Pasti tidak mudah penulis buku Aku Bangga Menjadi Anak PKI,nyatanya terus saja hal ini menjadi kredo dan lafalan yang diulang-ulang bagi yang percaya PKI masih kuat dan akan bangkit sewaktu-waktu. Artinya bukunya itu tetap membawa ketakutan dengan gaya yang baru.
Mengapa memilih judul meretas ketakutan struktural?Meretas, jelas ia memulai untuk berdamai dengan cap yang terus melekat, seperti tato di jidat dengan tinta hitam di atas kulit putih dan sangat besar. Semua hal dikaitkan dengan hal itu. Bayangkan saja, tidak makan mangga muda namun merasakan ngilunya gigi. Hukuman yang sangat efektif untuk menakut-nakuti. Sekali lagi, jika itu hanya karena tudinganorang yang tidak suka, orang iri, orang yang pengin istri cantik namun kalah, bisa menudingpesaing si suami cakep itu sebagai PKI, ia akan dapat istri baru. (contoh ekstrem)

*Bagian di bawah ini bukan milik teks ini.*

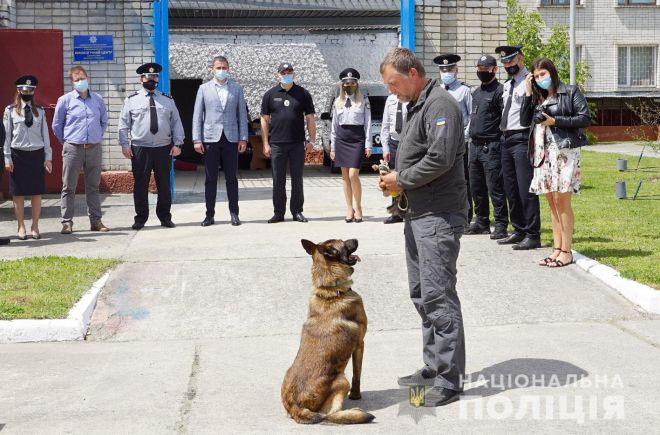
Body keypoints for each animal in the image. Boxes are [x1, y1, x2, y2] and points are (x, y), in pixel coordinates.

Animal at [280, 238, 376, 426]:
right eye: (344, 243)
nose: (356, 239)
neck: (331, 292)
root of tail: (295, 407)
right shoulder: (360, 345)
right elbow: (357, 374)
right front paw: (356, 396)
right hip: (341, 380)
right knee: (328, 415)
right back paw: (353, 413)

Ketakutan penulisnya pasti juga tidak ringan, dan mungkin karena saking takutnya, semua akhirnya bisa diatasi, dan munculah buku itu. Jelas sangat provokatif. Namun itu penting bagi para korban pun elaku lain yang mendapatkan stigma yang sama. Kisah kekerasan yang sama-sama pelaku pun sama-sama korban, banyak pihak yang kehilangan, ada yang untung di sana.
Jelas saya tidak ada kaitan apapun dengan PKI, namun melihat fenomena di kala masih dini, belm paham, kemudian membaca di era yang berbeda ini. Betapa menakutkannya para penyandang cap OT itu. Bagaimana Srintil yang dipermainkan penahannya. Penanggung jawab tahanan tahu si ronggeng ini hanya penari penarik massa, penyelidikan ya demikian, buta huruf lagi, artinya ia bisa bebas sama seperti para panabuh calung, pimpinan kelompok, perias, dan tetangganya. Namun mengapa masih ada pesanan tanpa alasan untuk tidak memberikan pembebasan.

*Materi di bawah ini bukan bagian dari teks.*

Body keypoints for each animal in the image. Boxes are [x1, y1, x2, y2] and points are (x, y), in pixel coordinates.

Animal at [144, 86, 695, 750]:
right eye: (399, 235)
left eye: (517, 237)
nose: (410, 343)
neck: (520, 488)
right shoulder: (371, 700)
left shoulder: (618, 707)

Tahanan khusus, ternyata oh ternyata, para pejabat yang tidak tersentuh itu sering tiba-tiba datang dan membawa pergi untuk bersenang-senang sendiri. Jelas ia bukan OT itu namun mereka yang kuasadalam bahasa Ahmad Tohari, bisa melakukan apa saja. Tentunya gratis, dengan bumbu, jangan buka mulut kamu OT, dan semua kebusukan tertutup dengan kata sakti OT. Di sinilah kekejian itu, bukan soal bahwa mereka melakukan ini dan itu, hukuman yang sering tidak berdasar, berlebih-lebihan, dan terutama ketakutan yang ternyata hingga detik ini masih dipakai oleh sekelompok orang.
Apakah hal yang sudah hendak dilupakan karena pedihnya, sakitnya ini mau dihidup-hidupkan lagi tanpa esensi tapi hanya demi kepentingan sekelompok orang semata? Jauh lebih baik dan bijak adalah adanya rekonsiliasi, islah, dan duduk bersama untuk saling memaafkan. Pengampunan bukan mencari siapa salah dan semua mengaku korban. Namun siapa yang mau memulai dan menjadi pioner?

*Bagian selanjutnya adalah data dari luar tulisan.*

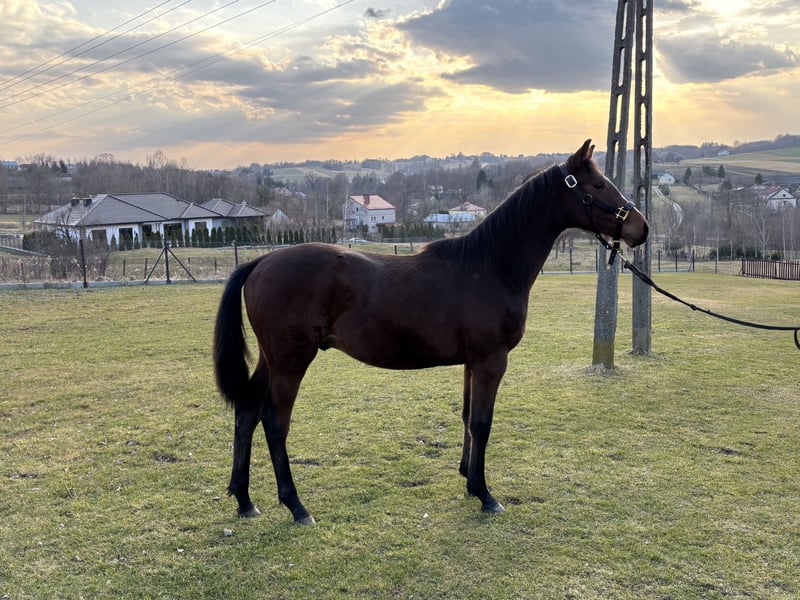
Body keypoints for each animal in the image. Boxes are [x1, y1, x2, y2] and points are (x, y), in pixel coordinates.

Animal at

Syarat yang harus dipenuhi ialah, tidak boleh ada yang merasa benar sendiri, paling benar, dan pihak lain sebagai yang salah. Duduk bersama sebagai sesama anak bangsa yang menderita. Memaafkan dan mengampuni untuk menatap ke depan. Contoh dari putera salah satu Pahlawan Revolusi Agus Widjaya patut mendapatkan acungan jempol.